The week saw another entrant in the race to bring a so-called smart gun to market.
On Thursday, Biofire announced a prototype handgun featuring integrated biometric locks. The company said it plans to start shipping guns to customers by the end of this year. But it isn’t alone in that goal because Smartgunz, a company that debuted a prototype at last year’s Shot Show, said it plans to start shipping its RFID-lock-integrated guns in the next few months.
So, it appears smart guns will soon be more than just a work of fiction. And the world will get to see how well they can compete in real life.
Because there haven’t been any public reviews of the Smartgunz 1911 at all. An incomplete prototype was on display last year. The company claims initial test models were shipped out to law enforcement partners in January. But there don’t appear to have been any public range days for it or public reviews yet.
Biofire has been a bit more open with its working prototypes. The company already invited the YouTube channels Forgotten Weapons, DutchInTheUSA, and a Bloomberg reporter to try it out. And it appears to be further along in development than any previous model.
It’ll have to be if it hopes to overcome the significant reliability concerns gun owners are bound to have about a gun with integrated electronic locks, especially one designed for home defense use.
After all, if you are betting your life on a gun, you need to know it will work each and every time you pull the trigger. Any potential failure point is a potential reason not to buy a gun. And gun enthusiasts can be very picky about these sorts of things.

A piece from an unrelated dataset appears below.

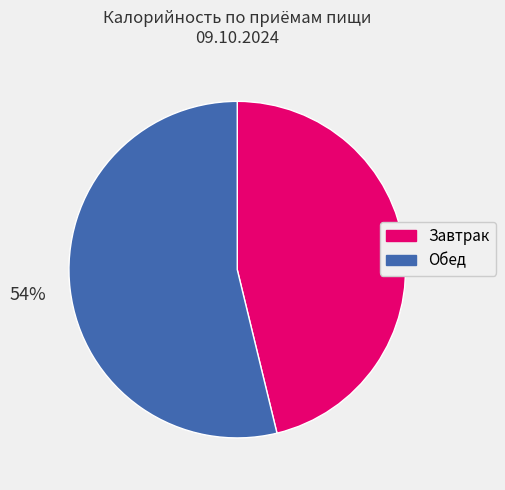

Which has a higher value, Завтрак or Обед?

Обед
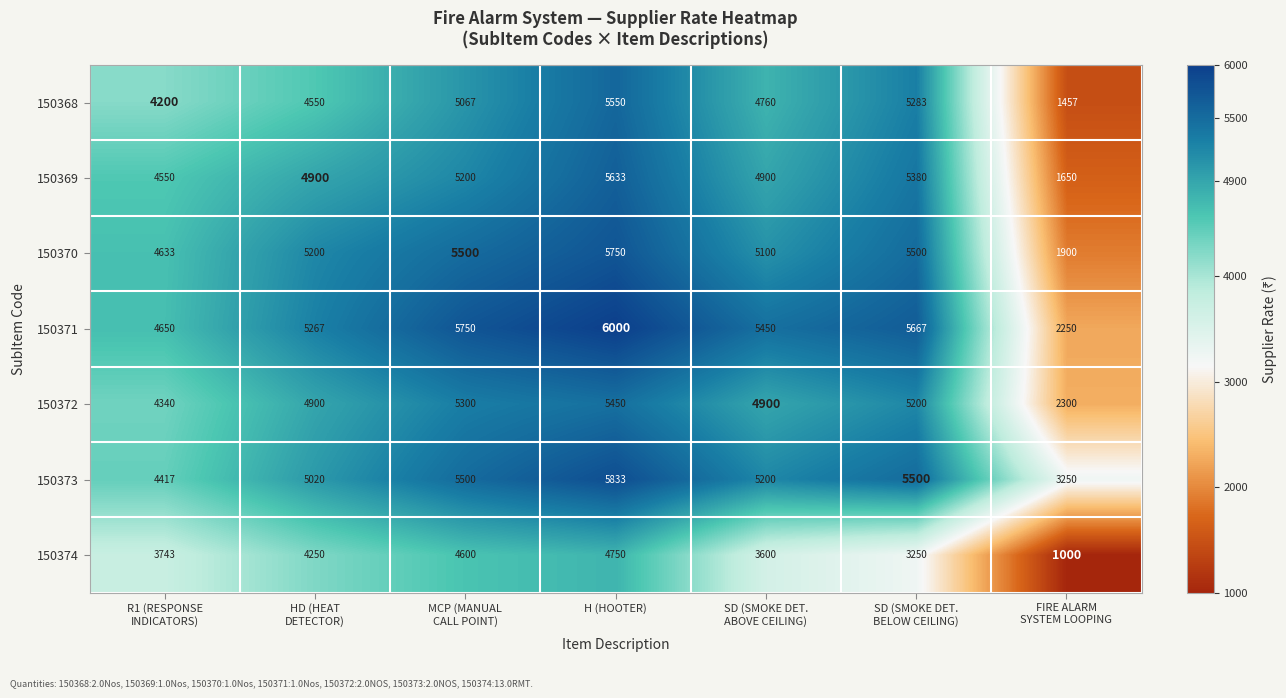

What is the difference between the maximum and minimum values in the 150370 series?

3850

Take the Series 80 1911 for example. That slight redesign by Colt incorporated a firing pin safety designed to prevent potential drop firing. The mechanical safety is relatively simple, made up of just four parts, but a substantial contingent refuses to buy 1911s that use this design.
Now, imagine adding a fingerprint sensor to that equation. Or a facial recognition camera. Or a specialized piece of RFID-embedded jewelry. Or a battery that needs to be kept charged.
On top of that, imagine building a new gun from the ground up around those features. So, you have to develop a novel firearm on top of developing novel security features. Adding even more complexity to the feat and probably explaining the multiple feeding issues on display in the Forgotten Weapons video.
Of course, that doesn’t mean there is no market for these guns. The Series 80 1911s are fairly popular despite some enthusiasts’ reservations. So are biometric safes that are susceptible to nearly all of the same shortfalls mentioned above.
There’s clearly a market for guns. There’s clearly a market for biometric safes to store those guns. There is likely a market for a gun with a biometric lock built into it, even if early models are as pricey as the Biofire (with the cheapest option coming in at $1,500).
But the reliability issues of integrating an electronic lock into a gun have never been the greatest impediment to their adoption. The tallest hurdle has always been distrust over how gun-control advocates and lawmakers will react to their introduction. And for good reason.
In 2002, New Jersey passed an infamous law mandating that three years after a smart gun is introduced to the market, those are the only kind of guns that could be sold in the state. President Joe Biden also vowed during his campaign to “put America on the path to ensuring that 100% of firearms sold in America are smart guns,” something almost certainly impossible without a ban on traditional firearms.
However, New Jersey’s law was reformed in 2019. It no longer bans the sale of traditional firearms when smart guns come onto the market. Instead, it requires they be sold alongside them. And President Biden hasn’t made any moves on smart guns since taking office.
That’s unlikely to put gun-rights advocates entirely at ease. But banning the sale of traditional firearms because of the existence of smart guns would also likely be unconstitutional under the Supreme Court’s Bruen standard for interpreting the Second Amendment.
And the position of gun-rights groups and the industry has long been that smart guns should be allowed on the market for those who want them. They just shouldn’t be the only option available since not everyone does want them.
But it appears we will soon begin to find out if enough Americans out there want a smart gun to support any of the companies now developing them.